INSTRUCTIONS FOR THE TASK:
The answer must consist of every line below containing "arange".

[Source texts of formatted documents]

------------------------------------------------

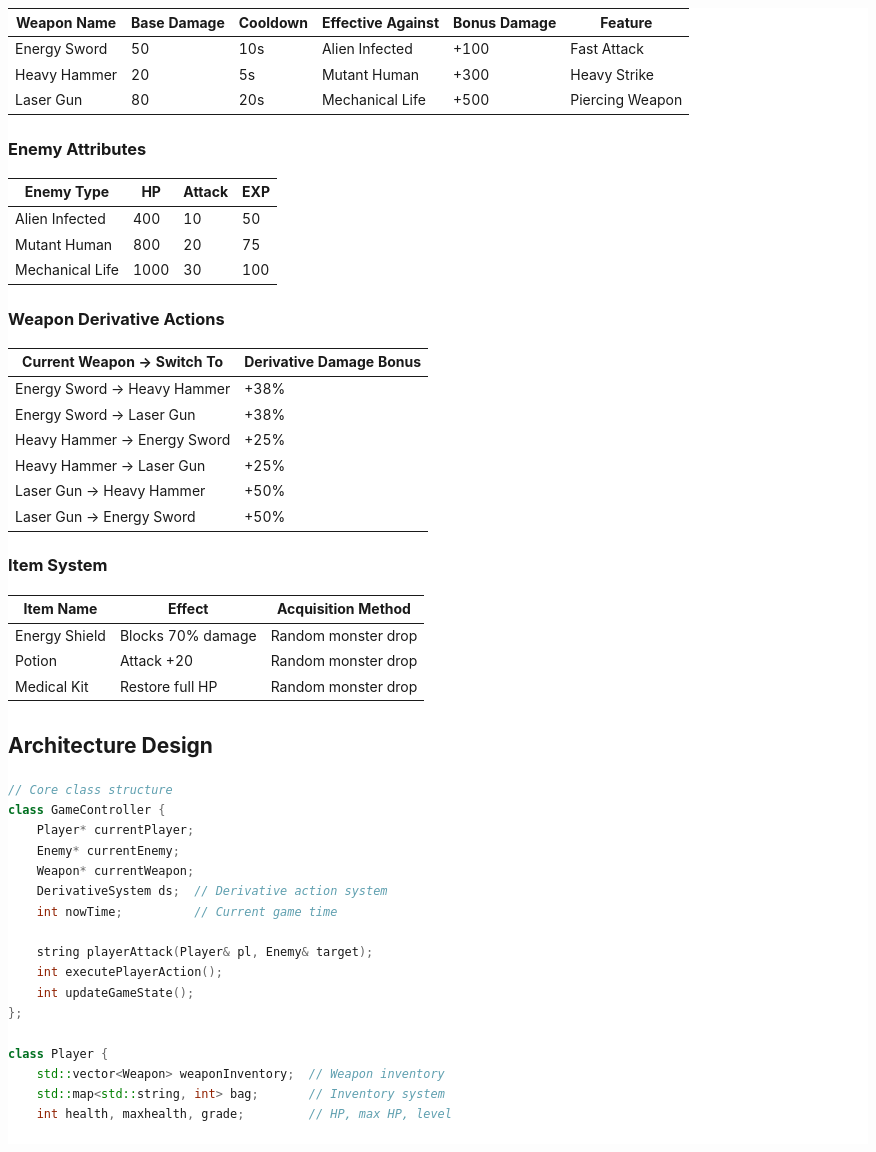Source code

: | Weapon Name  | Base Damage | Cooldown | Effective Against | Bonus Damage | Feature           |
|--------------|-------------|----------|-------------------|--------------|-------------------|
| Energy Sword | 50          | 10s      | Alien Infected    | +100         | Fast Attack       |
| Heavy Hammer | 20          | 5s       | Mutant Human      | +300         | Heavy Strike      |
| Laser Gun    | 80          | 20s      | Mechanical Life   | +500         | Piercing Weapon   |

### Enemy Attributes

| Enemy Type      | HP   | Attack | EXP |
|-----------------|------|--------|-----|
| Alien Infected  | 400  | 10     | 50  |
| Mutant Human    | 800  | 20     | 75  |
| Mechanical Life | 1000 | 30     | 100 |

### Weapon Derivative Actions

| Current Weapon → Switch To | Derivative Damage Bonus |
|----------------------------|-------------------------|
| Energy Sword → Heavy Hammer | +38%                   |
| Energy Sword → Laser Gun   | +38%                   |
| Heavy Hammer → Energy Sword | +25%                   |
| Heavy Hammer → Laser Gun   | +25%                   |
| Laser Gun → Heavy Hammer   | +50%                   |
| Laser Gun → Energy Sword   | +50%                   |

### Item System

| Item Name    | Effect           | Acquisition Method    |
|--------------|------------------|-----------------------|
| Energy Shield| Blocks 70% damage| Random monster drop   |
| Potion       | Attack +20       | Random monster drop   |
| Medical Kit  | Restore full HP  | Random monster drop   |

## Architecture Design

```cpp
// Core class structure
class GameController {
    Player* currentPlayer;
    Enemy* currentEnemy;
    Weapon* currentWeapon;
    DerivativeSystem ds;  // Derivative action system
    int nowTime;          // Current game time
    
    string playerAttack(Player& pl, Enemy& target);
    int executePlayerAction();
    int updateGameState();
};

class Player {
    std::vector<Weapon> weaponInventory;  // Weapon inventory
    std::map<std::string, int> bag;       // Inventory system
    int health, maxhealth, grade;         // HP, max HP, level
    
```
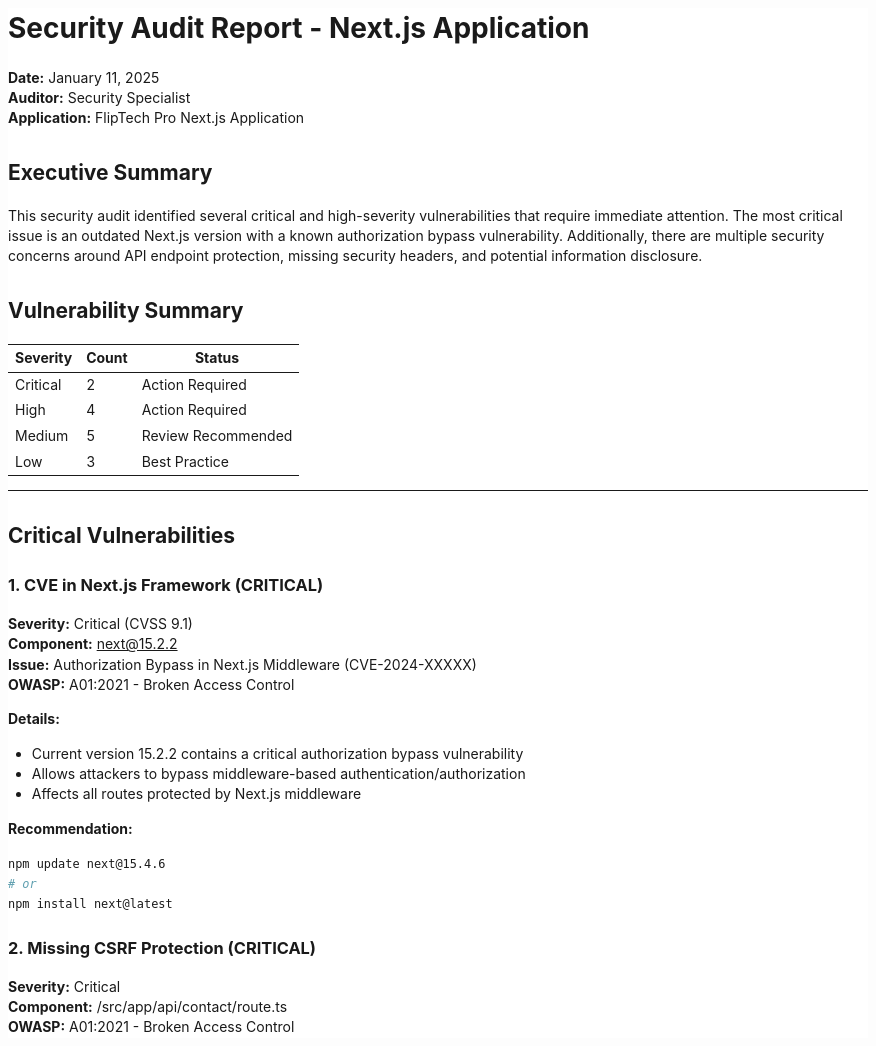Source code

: # Security Audit Report - Next.js Application

**Date:** January 11, 2025  
**Auditor:** Security Specialist  
**Application:** FlipTech Pro Next.js Application  

## Executive Summary

This security audit identified several critical and high-severity vulnerabilities that require immediate attention. The most critical issue is an outdated Next.js version with a known authorization bypass vulnerability. Additionally, there are multiple security concerns around API endpoint protection, missing security headers, and potential information disclosure.

## Vulnerability Summary

| Severity | Count | Status |
|----------|-------|---------|
| Critical | 2 | Action Required |
| High | 4 | Action Required |
| Medium | 5 | Review Recommended |
| Low | 3 | Best Practice |

---

## Critical Vulnerabilities

### 1. CVE in Next.js Framework (CRITICAL) 
**Severity:** Critical (CVSS 9.1)  
**Component:** next@15.2.2  
**Issue:** Authorization Bypass in Next.js Middleware (CVE-2024-XXXXX)  
**OWASP:** A01:2021 - Broken Access Control  

**Details:**
- Current version 15.2.2 contains a critical authorization bypass vulnerability
- Allows attackers to bypass middleware-based authentication/authorization
- Affects all routes protected by Next.js middleware

**Recommendation:**
```bash
npm update next@15.4.6
# or
npm install next@latest
```

### 2. Missing CSRF Protection (CRITICAL)
**Severity:** Critical  
**Component:** /src/app/api/contact/route.ts  
**OWASP:** A01:2021 - Broken Access Control  

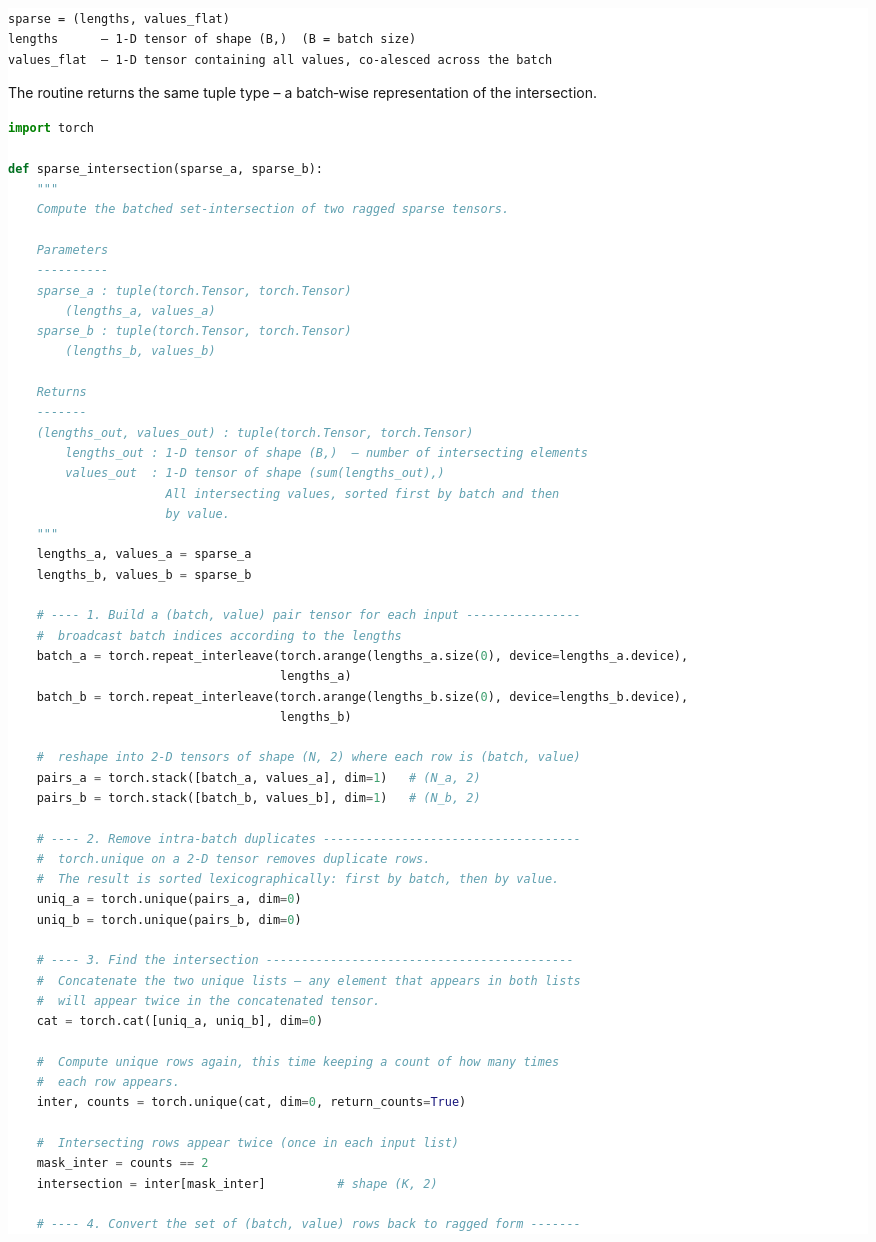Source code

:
 ```text
sparse = (lengths, values_flat)
lengths      – 1‑D tensor of shape (B,)  (B = batch size)
values_flat  – 1‑D tensor containing all values, co‑alesced across the batch
```

The routine returns the same tuple type – a batch‑wise representation of the
intersection.

```python
import torch

def sparse_intersection(sparse_a, sparse_b):
    """
    Compute the batched set‑intersection of two ragged sparse tensors.

    Parameters
    ----------
    sparse_a : tuple(torch.Tensor, torch.Tensor)
        (lengths_a, values_a)
    sparse_b : tuple(torch.Tensor, torch.Tensor)
        (lengths_b, values_b)

    Returns
    -------
    (lengths_out, values_out) : tuple(torch.Tensor, torch.Tensor)
        lengths_out : 1‑D tensor of shape (B,)  – number of intersecting elements
        values_out  : 1‑D tensor of shape (sum(lengths_out),)
                      All intersecting values, sorted first by batch and then
                      by value.
    """
    lengths_a, values_a = sparse_a
    lengths_b, values_b = sparse_b

    # ---- 1. Build a (batch, value) pair tensor for each input ----------------
    #  broadcast batch indices according to the lengths
    batch_a = torch.repeat_interleave(torch.arange(lengths_a.size(0), device=lengths_a.device),
                                      lengths_a)
    batch_b = torch.repeat_interleave(torch.arange(lengths_b.size(0), device=lengths_b.device),
                                      lengths_b)

    #  reshape into 2‑D tensors of shape (N, 2) where each row is (batch, value)
    pairs_a = torch.stack([batch_a, values_a], dim=1)   # (N_a, 2)
    pairs_b = torch.stack([batch_b, values_b], dim=1)   # (N_b, 2)

    # ---- 2. Remove intra‑batch duplicates ------------------------------------
    #  torch.unique on a 2‑D tensor removes duplicate rows.
    #  The result is sorted lexicographically: first by batch, then by value.
    uniq_a = torch.unique(pairs_a, dim=0)
    uniq_b = torch.unique(pairs_b, dim=0)

    # ---- 3. Find the intersection -------------------------------------------
    #  Concatenate the two unique lists – any element that appears in both lists
    #  will appear twice in the concatenated tensor.
    cat = torch.cat([uniq_a, uniq_b], dim=0)

    #  Compute unique rows again, this time keeping a count of how many times
    #  each row appears.
    inter, counts = torch.unique(cat, dim=0, return_counts=True)

    #  Intersecting rows appear twice (once in each input list)
    mask_inter = counts == 2
    intersection = inter[mask_inter]          # shape (K, 2)

    # ---- 4. Convert the set of (batch, value) rows back to ragged form -------
```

------------------------------------------------

REPLY TO THE EXERCISE:
    batch_a = torch.repeat_interleave(torch.arange(lengths_a.size(0), device=lengths_a.device),
    batch_b = torch.repeat_interleave(torch.arange(lengths_b.size(0), device=lengths_b.device),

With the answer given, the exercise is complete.